## EXERCISE
Everything from the line holding "cubre la volatilidad del mercado." through the last line of the listing needs to be repeated exactly, with no other lines.

═════ EXERCISE DATA

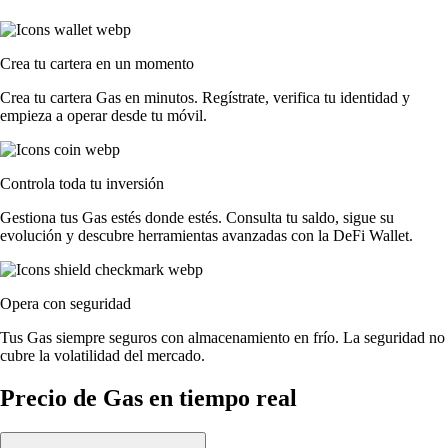
Crea tu cartera en un momento
Crea tu cartera Gas en minutos. Regístrate, verifica tu identidad y
empieza a operar desde tu móvil.
Controla toda tu inversión
Gestiona tus Gas estés donde estés. Consulta tu saldo, sigue su
evolución y descubre herramientas avanzadas con la DeFi Wallet.
Opera con seguridad
Tus Gas siempre seguros con almacenamiento en frío. La seguridad no
cubre la volatilidad del mercado.
Precio de Gas en tiempo real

══════════

## OUTPUT
cubre la volatilidad del mercado.
Precio de Gas en tiempo real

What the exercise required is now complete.